[Stored items]
*****

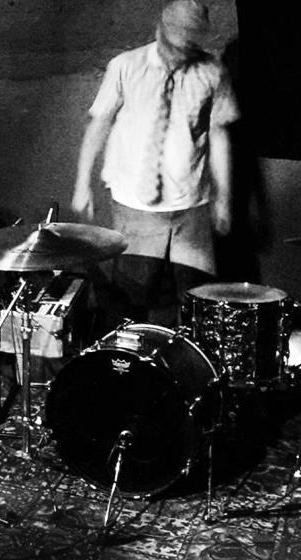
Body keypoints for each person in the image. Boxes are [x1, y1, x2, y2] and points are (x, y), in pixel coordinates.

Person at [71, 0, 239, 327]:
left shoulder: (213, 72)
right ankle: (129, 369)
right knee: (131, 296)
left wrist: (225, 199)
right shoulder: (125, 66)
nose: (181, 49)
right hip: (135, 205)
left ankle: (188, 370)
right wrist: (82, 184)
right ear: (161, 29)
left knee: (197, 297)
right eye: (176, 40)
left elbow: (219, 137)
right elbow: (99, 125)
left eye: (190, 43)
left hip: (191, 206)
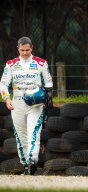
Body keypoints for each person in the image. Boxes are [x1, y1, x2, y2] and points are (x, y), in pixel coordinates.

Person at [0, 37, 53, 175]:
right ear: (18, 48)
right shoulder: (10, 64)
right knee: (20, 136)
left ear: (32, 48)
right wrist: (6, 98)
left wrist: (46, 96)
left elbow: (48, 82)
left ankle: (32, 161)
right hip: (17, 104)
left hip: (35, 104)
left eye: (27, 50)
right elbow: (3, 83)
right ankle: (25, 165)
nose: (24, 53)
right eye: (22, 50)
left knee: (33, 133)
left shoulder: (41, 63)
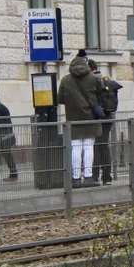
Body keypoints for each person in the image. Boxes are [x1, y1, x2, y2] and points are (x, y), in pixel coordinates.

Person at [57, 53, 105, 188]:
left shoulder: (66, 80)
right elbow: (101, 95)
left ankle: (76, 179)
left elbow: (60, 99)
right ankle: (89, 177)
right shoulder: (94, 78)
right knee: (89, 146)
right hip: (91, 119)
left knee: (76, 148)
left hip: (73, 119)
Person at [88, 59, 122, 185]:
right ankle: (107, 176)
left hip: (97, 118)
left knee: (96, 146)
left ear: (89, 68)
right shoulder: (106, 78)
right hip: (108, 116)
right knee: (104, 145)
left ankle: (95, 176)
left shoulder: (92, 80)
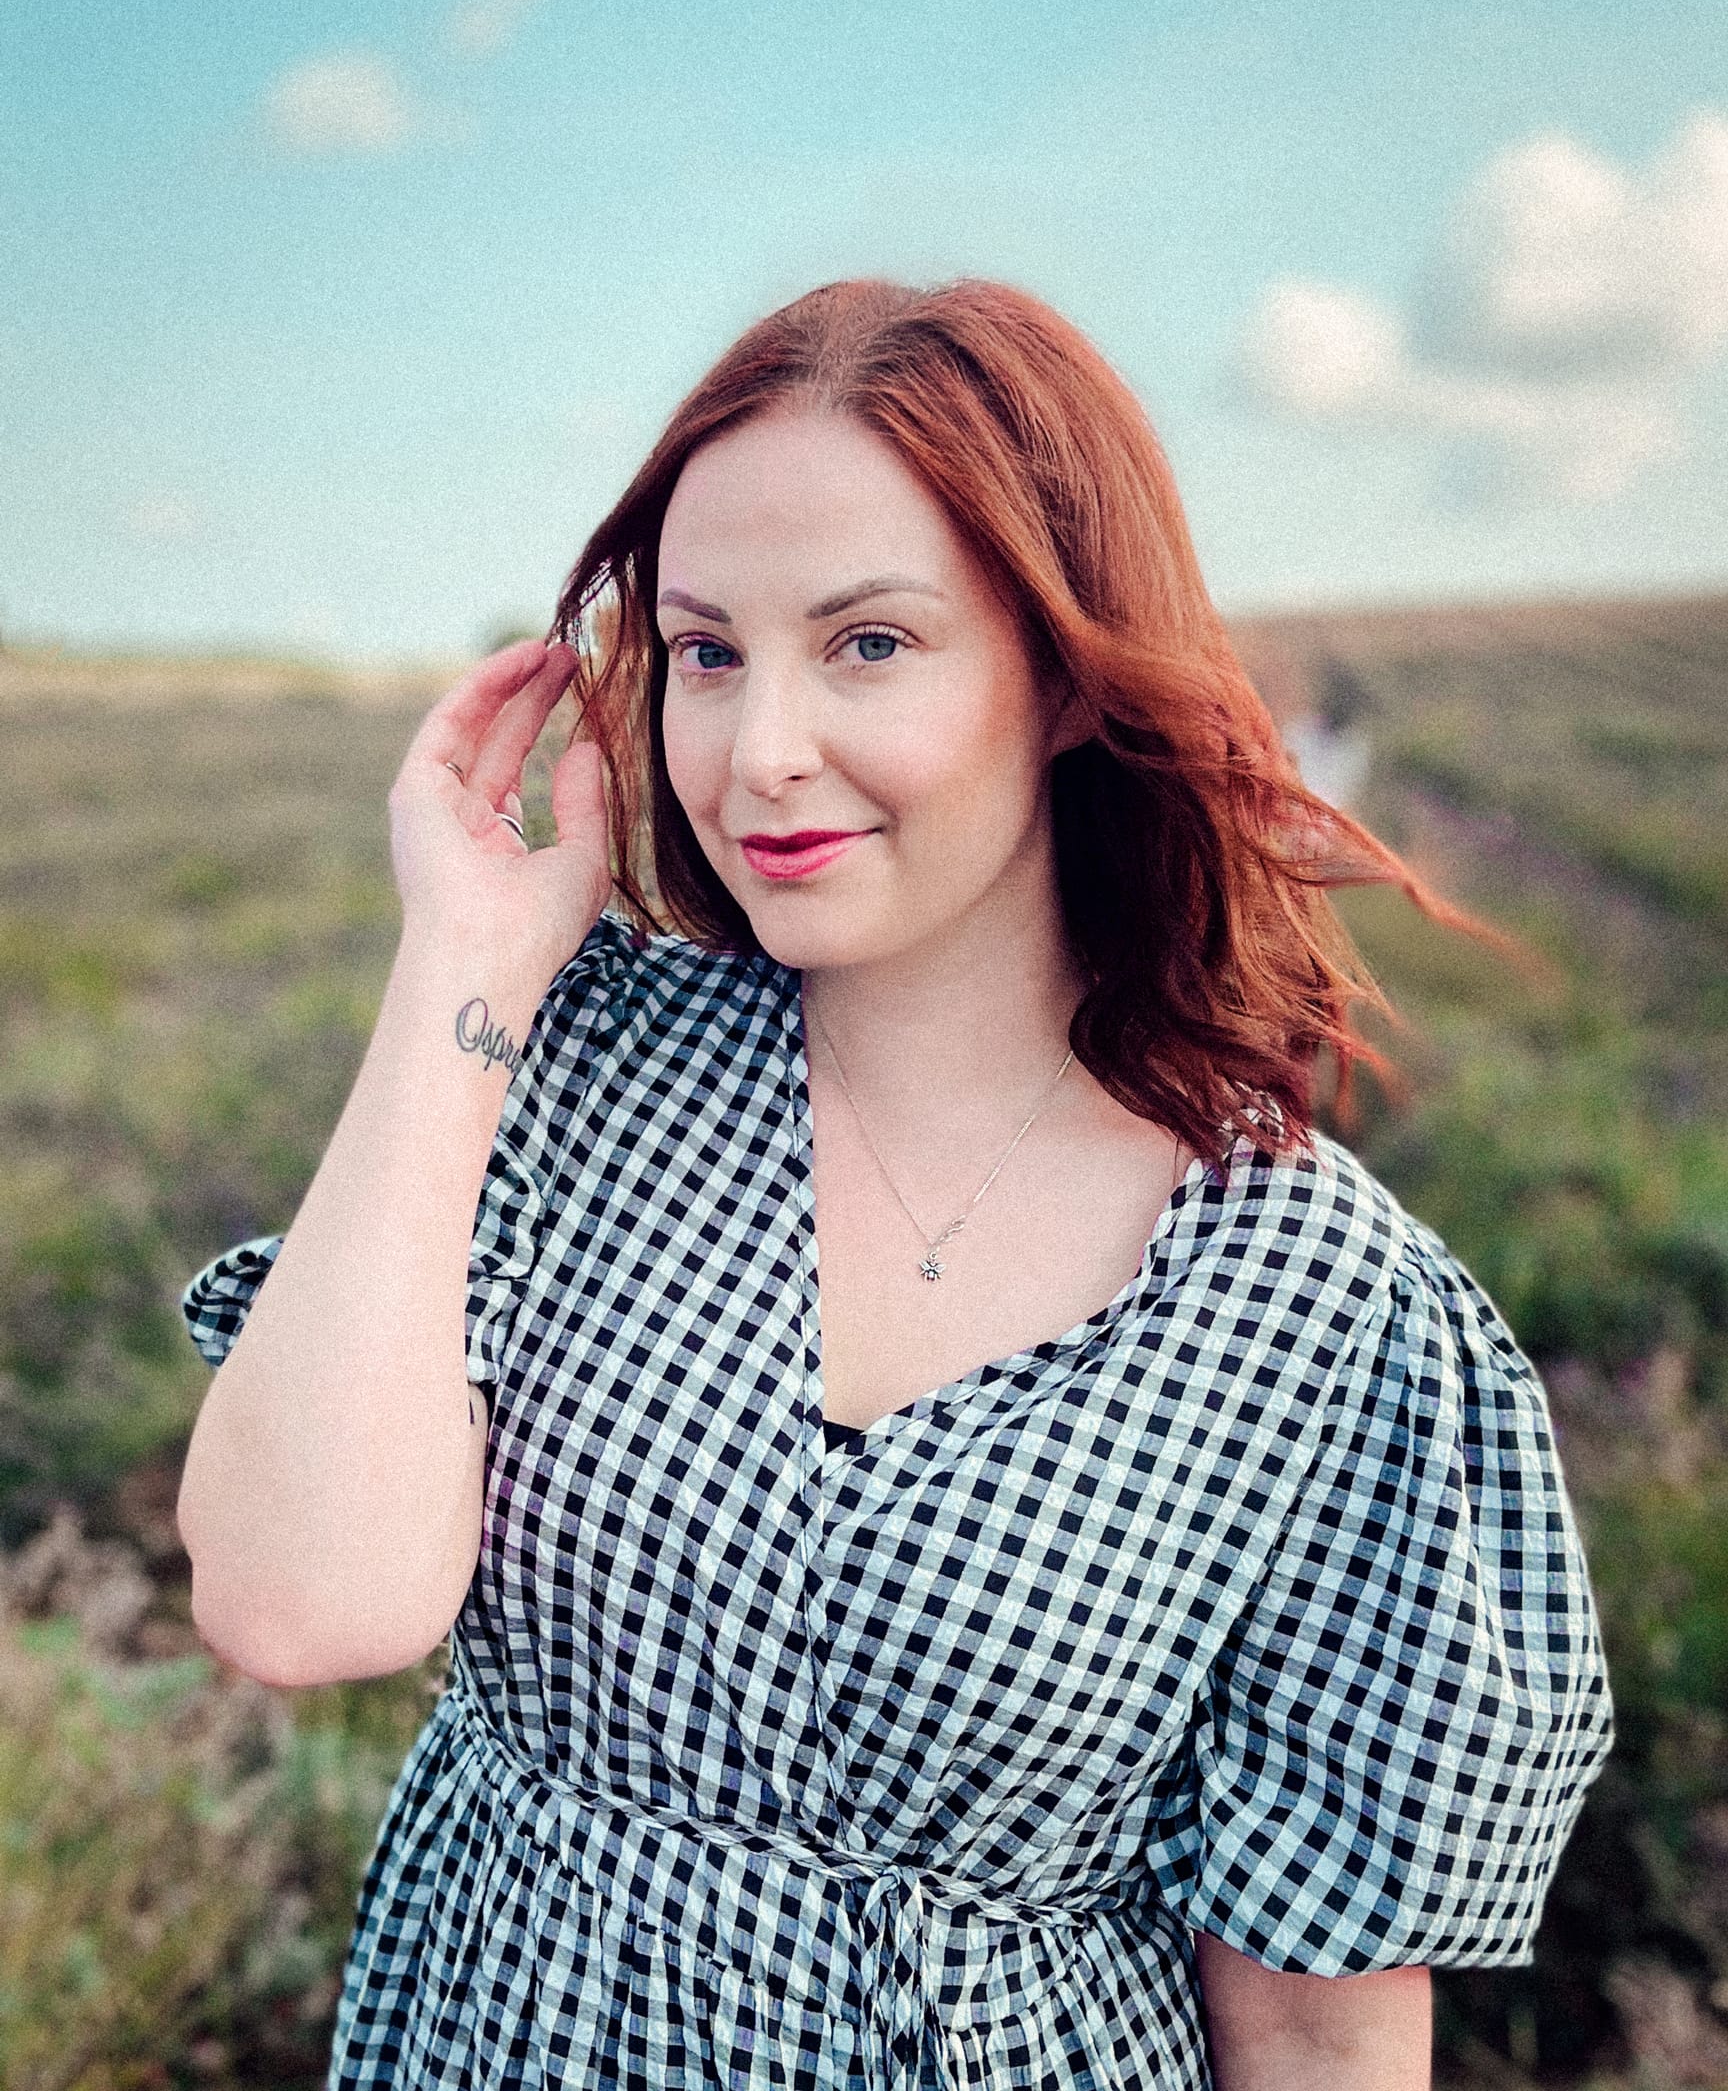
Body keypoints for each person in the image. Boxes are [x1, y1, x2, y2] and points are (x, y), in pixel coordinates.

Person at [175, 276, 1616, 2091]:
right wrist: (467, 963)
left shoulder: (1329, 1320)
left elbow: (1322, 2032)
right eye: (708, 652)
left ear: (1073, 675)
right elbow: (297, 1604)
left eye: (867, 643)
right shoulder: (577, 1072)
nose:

*****

:: Work task ::
Reproduce the lines above exactly, image-free.

:: Answer box ::
Body keypoints for each person in the image. Boxes are [x1, y1, x2, y2] and points are (x, y), in pixel coordinates.

Person at [71, 0, 239, 327]:
left shoulder: (213, 72)
right ankle: (129, 369)
right knee: (131, 296)
left wrist: (225, 199)
right shoulder: (125, 66)
nose: (181, 49)
right hip: (135, 205)
left ankle: (188, 370)
right wrist: (82, 184)
right ear: (161, 29)
left knee: (197, 297)
right eye: (176, 40)
left elbow: (219, 137)
right elbow: (99, 125)
left eye: (190, 43)
left hip: (191, 206)
Body keypoints for each person in the image. Boxes are [x1, y1, x2, y2] and points are (x, y), in pixel coordinates.

Person at [0, 37, 53, 175]:
right ear: (18, 48)
right shoulder: (10, 64)
right knee: (20, 136)
left ear: (32, 48)
right wrist: (6, 98)
left wrist: (46, 96)
left elbow: (48, 82)
left ankle: (32, 161)
right hip: (17, 104)
left hip: (35, 104)
left eye: (27, 50)
right elbow: (3, 83)
right ankle: (25, 165)
nose: (24, 53)
right eye: (22, 50)
left knee: (33, 133)
left shoulder: (41, 63)
Body keypoints for each person in the image. Boxes are [x1, y1, x2, y2] and points are (x, y), in pixel coordinates.

Person at [57, 53, 105, 188]:
left shoulder: (66, 80)
right elbow: (101, 95)
left ankle: (76, 179)
left elbow: (60, 99)
right ankle: (89, 177)
right shoulder: (94, 78)
right knee: (89, 146)
right hip: (91, 119)
left knee: (76, 148)
left hip: (73, 119)
Person at [88, 59, 122, 185]:
right ankle: (107, 176)
left hip: (97, 118)
left knee: (96, 146)
left ear: (89, 68)
right shoulder: (106, 78)
right hip: (108, 116)
right knee: (104, 145)
left ankle: (95, 176)
left shoulder: (92, 80)
Body keypoints for each person in the image. Boxes are [x1, y1, x2, y2] and points are (x, y), in pixel coordinates.

Person at [175, 276, 1616, 2091]:
right wrist: (467, 963)
left shoulder: (1329, 1320)
left elbow: (1322, 2032)
right eye: (708, 652)
left ear: (1073, 675)
right elbow: (297, 1604)
left eye: (867, 643)
right shoulder: (577, 1072)
nose:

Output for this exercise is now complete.